Chinese investors have been active in growing crops, as well as producing meat and other food products, for several years in Kazakhstan, as the Belt and Road Initiative opened up new co-operation opportunities at a national and local level while upgrading export routes able to cater to western China. But the sector is increasingly on the radars of investors from other parts of the world. 

Western interest

The US’s largest meat processor, Tyson Foods, is reported to have been in talks with the Kazakh government since early 2019 to set up a $200m meat-processing facility that would give the company backdoor access into China and potentially allow it to avoid tariffs on US agriculture goods. Inalca, a subsidiary of Italian meat giant Cremonini, is carrying out a Tg15bn ($39m) investment in Almaty for a facility that can produce 180,000 tonnes of meat a year at full capacity and employ 280 people. Also in Almaty, Dutch food powerhouse Farm Frites is investing Tg43bn in a processing facility expected to produce 140,000 tonnes of potato chips a year at full capacity and employ 150 people. In the Turkistan region, Nepalese tycoon Binod Chaudhary is investing more than Tg5bn to upgrade an instant noodle facility to serve the domestic markets, as well as neighbouring Uzbekistan and Kyrgyzstan, and even India. 

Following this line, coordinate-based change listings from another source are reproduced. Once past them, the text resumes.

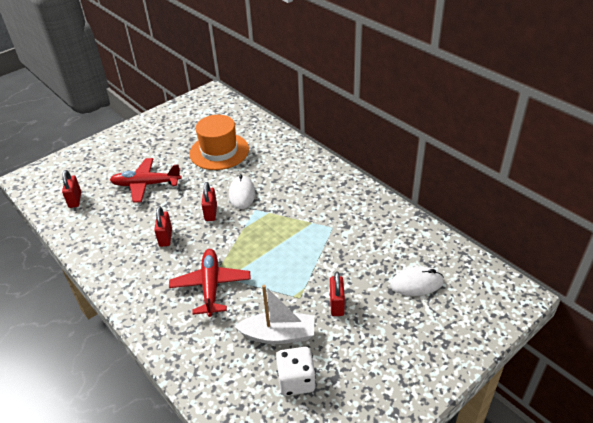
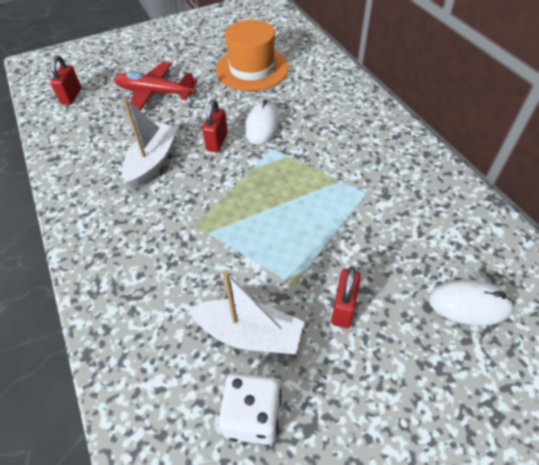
camera: 15 degrees right, 10 degrees up
red padlock [154,206,172,247] -> white boat [122,98,178,189]
red plane [169,249,251,317] -> none

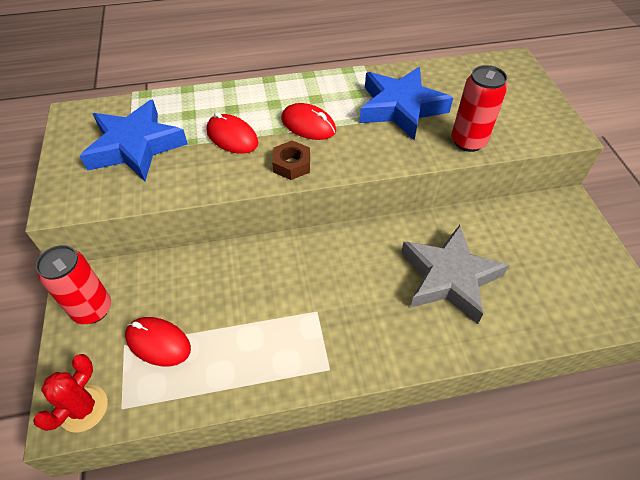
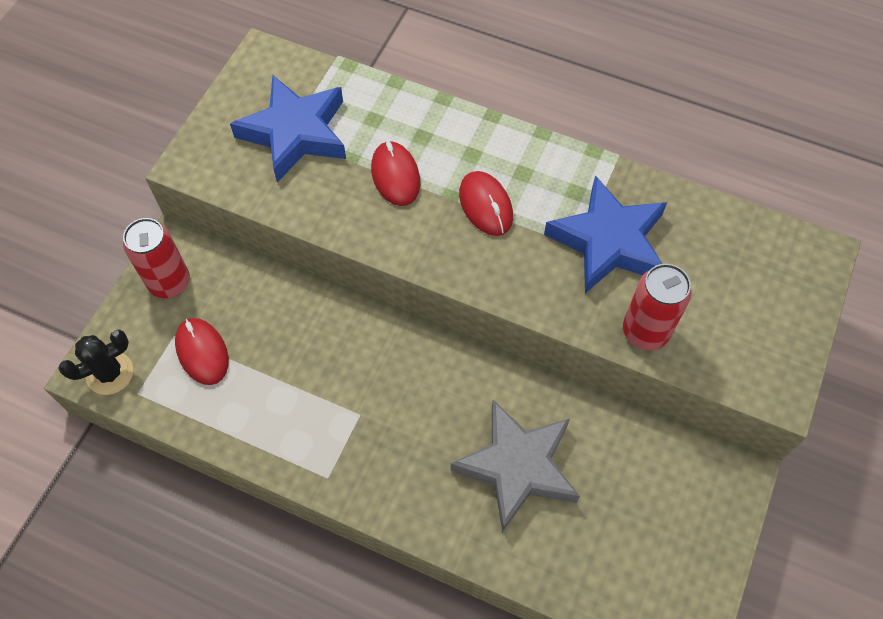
camera: 35 degrees right, 10 degrees up
red cactus [33,354,108,433] -> black cactus [58,330,133,395]
brown nut [272,140,310,180] -> none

“We are very excited to be in Kazakhstan, there is so much happening here,” Mr Chaudhary told fDi Magazine on the fringes of the Kazakhstan Global Investment Roundtable, held in May in Nur-Sultan. 

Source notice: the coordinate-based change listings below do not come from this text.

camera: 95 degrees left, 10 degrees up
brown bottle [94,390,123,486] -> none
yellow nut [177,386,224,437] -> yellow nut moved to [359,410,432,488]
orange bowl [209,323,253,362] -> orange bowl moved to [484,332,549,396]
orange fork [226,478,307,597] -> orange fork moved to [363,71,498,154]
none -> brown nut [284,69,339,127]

Husbandry and agriculture have marked the pace of life on the Kazakh steppes for centuries. The knowledge that comes from that tradition, combined with the capital, technology and management skills of foreign investors, is now expected to take the country’s agribusiness sector to the next level. Millions of consumers in neighbouring markets, from China and Russia all the way down to India, could soon be the final judges of Kazakhstan’s sweeping agribusiness ambitions.